なぜ預貯金が調べられるかというと、預貯金を調べると財産の計上もれが見つかる可能性が高いからです。例を挙げて説明します。

 

〇大きな金額の引き出しがあった場合

これは様々なケースが想定されます。

  • 現金を引き出してタンス預金をしているのではないか?
  • 家族に贈与をしているのではないか?→相続開始前一定期間内の相続人に対する贈与は相続財産に加算されます。
  • 何か大きな買い物をしているのではないか?→その購入したものが相続財産として計上されていなければ計上もれとなります。

 

〇保険料や共済掛金等の引落がある場合

被相続人以外が契約者となっている保険や共済の保険料等を被相続人の預貯金から支払っている場合には、その保険等に係る契約に関する権利等が財産となります。「契約に関する権利」とは、その保険等を解約したとした場合に戻ってくるべき解約返戻金等の金額のことを言います。

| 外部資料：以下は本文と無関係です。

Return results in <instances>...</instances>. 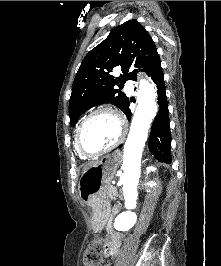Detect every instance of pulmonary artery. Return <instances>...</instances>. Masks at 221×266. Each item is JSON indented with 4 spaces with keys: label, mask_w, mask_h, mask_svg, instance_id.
<instances>
[{
    "label": "pulmonary artery",
    "mask_w": 221,
    "mask_h": 266,
    "mask_svg": "<svg viewBox=\"0 0 221 266\" xmlns=\"http://www.w3.org/2000/svg\"><path fill=\"white\" fill-rule=\"evenodd\" d=\"M132 85L131 84H127V86H126V90L129 92V93H131L132 92Z\"/></svg>",
    "instance_id": "pulmonary-artery-1"
}]
</instances>
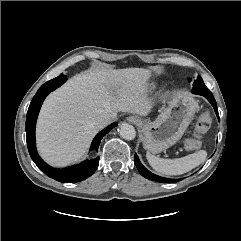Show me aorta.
<instances>
[{
	"label": "aorta",
	"instance_id": "obj_1",
	"mask_svg": "<svg viewBox=\"0 0 241 241\" xmlns=\"http://www.w3.org/2000/svg\"><path fill=\"white\" fill-rule=\"evenodd\" d=\"M118 131L120 136L126 140H133L136 136L135 128L128 123L120 124Z\"/></svg>",
	"mask_w": 241,
	"mask_h": 241
}]
</instances>
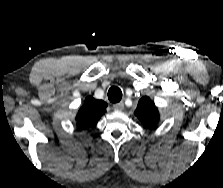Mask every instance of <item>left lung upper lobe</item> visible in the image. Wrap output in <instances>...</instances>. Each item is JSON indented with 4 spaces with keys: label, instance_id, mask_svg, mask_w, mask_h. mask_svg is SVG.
<instances>
[{
    "label": "left lung upper lobe",
    "instance_id": "5c2ea615",
    "mask_svg": "<svg viewBox=\"0 0 223 188\" xmlns=\"http://www.w3.org/2000/svg\"><path fill=\"white\" fill-rule=\"evenodd\" d=\"M134 114L146 128H153L160 118L157 107L147 96L139 100Z\"/></svg>",
    "mask_w": 223,
    "mask_h": 188
}]
</instances>
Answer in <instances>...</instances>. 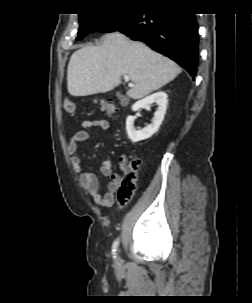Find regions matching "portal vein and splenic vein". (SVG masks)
<instances>
[{"label": "portal vein and splenic vein", "instance_id": "portal-vein-and-splenic-vein-1", "mask_svg": "<svg viewBox=\"0 0 252 303\" xmlns=\"http://www.w3.org/2000/svg\"><path fill=\"white\" fill-rule=\"evenodd\" d=\"M124 80L126 81V82H128L129 81V77L128 76H124ZM129 86L130 87H134V84H129Z\"/></svg>", "mask_w": 252, "mask_h": 303}]
</instances>
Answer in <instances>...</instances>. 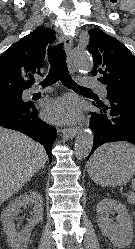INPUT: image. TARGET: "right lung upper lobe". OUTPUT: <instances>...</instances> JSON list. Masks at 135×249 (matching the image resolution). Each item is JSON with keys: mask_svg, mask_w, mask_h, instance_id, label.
Listing matches in <instances>:
<instances>
[{"mask_svg": "<svg viewBox=\"0 0 135 249\" xmlns=\"http://www.w3.org/2000/svg\"><path fill=\"white\" fill-rule=\"evenodd\" d=\"M54 40V30L39 27L12 44L0 56V93L23 92L29 88L34 74H40L46 49Z\"/></svg>", "mask_w": 135, "mask_h": 249, "instance_id": "right-lung-upper-lobe-1", "label": "right lung upper lobe"}]
</instances>
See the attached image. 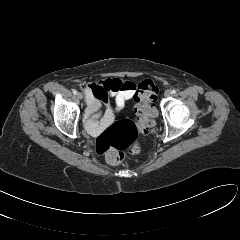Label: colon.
<instances>
[{
    "instance_id": "5ec220e1",
    "label": "colon",
    "mask_w": 240,
    "mask_h": 240,
    "mask_svg": "<svg viewBox=\"0 0 240 240\" xmlns=\"http://www.w3.org/2000/svg\"><path fill=\"white\" fill-rule=\"evenodd\" d=\"M158 88L152 80H144L136 86L134 99L136 120H121L107 128L96 139V149L109 164L117 165L124 159V152H139L138 137L153 126L157 114L155 102Z\"/></svg>"
}]
</instances>
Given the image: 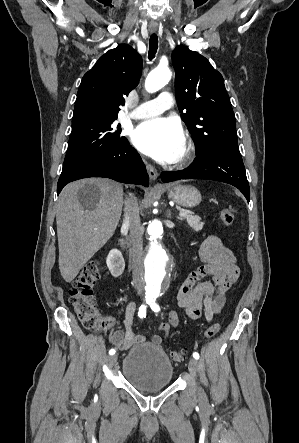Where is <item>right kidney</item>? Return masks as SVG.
Listing matches in <instances>:
<instances>
[{
	"label": "right kidney",
	"instance_id": "ca27d5eb",
	"mask_svg": "<svg viewBox=\"0 0 299 443\" xmlns=\"http://www.w3.org/2000/svg\"><path fill=\"white\" fill-rule=\"evenodd\" d=\"M106 264L113 277H118L122 275L125 269V261L123 255L117 249H113L109 252L106 259Z\"/></svg>",
	"mask_w": 299,
	"mask_h": 443
}]
</instances>
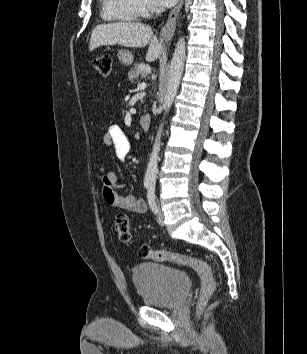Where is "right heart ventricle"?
<instances>
[{
	"instance_id": "obj_1",
	"label": "right heart ventricle",
	"mask_w": 307,
	"mask_h": 354,
	"mask_svg": "<svg viewBox=\"0 0 307 354\" xmlns=\"http://www.w3.org/2000/svg\"><path fill=\"white\" fill-rule=\"evenodd\" d=\"M101 15L107 21H136L140 14L134 0H101Z\"/></svg>"
}]
</instances>
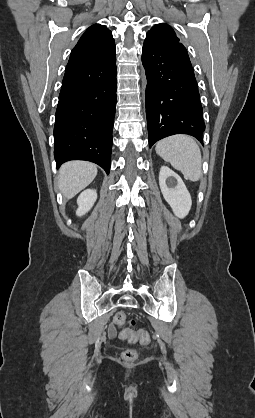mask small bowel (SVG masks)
<instances>
[{"label":"small bowel","mask_w":255,"mask_h":418,"mask_svg":"<svg viewBox=\"0 0 255 418\" xmlns=\"http://www.w3.org/2000/svg\"><path fill=\"white\" fill-rule=\"evenodd\" d=\"M109 333H110L111 336L115 335L116 331H115V328L113 326L110 328Z\"/></svg>","instance_id":"small-bowel-1"}]
</instances>
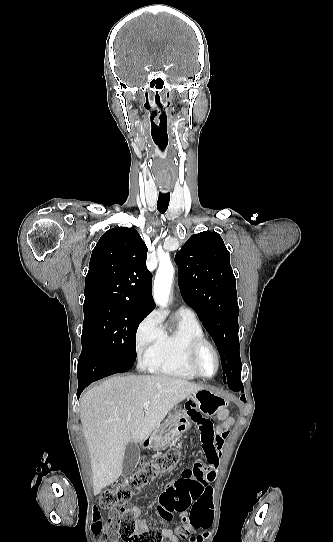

契約者が被相続人以外の方だと、名義だけでは被相続人の財産と認識するのは難しいです。しかし保険料や共済掛金を支払っている人がその財産の所有者という判断をされてしまうので、財産の計上もれとして指摘をされてしまいます。(これを指摘されるケース、結構多いです)

 

他にも多々ありますが、預貯金は取引履歴が残っているので、言い方が悪いですが後から隠すことができません。そのため必ずと言っていいほど調べられるものとなります。

このような点を理解して頂き、預貯金の取引に関してはしっかりと管理して頂き、ご家族の方に日頃からその取引の内容をある程度でも理解して頂くということが、万が一の時のためにも大事なことになりますので、参考にして頂ければと思います。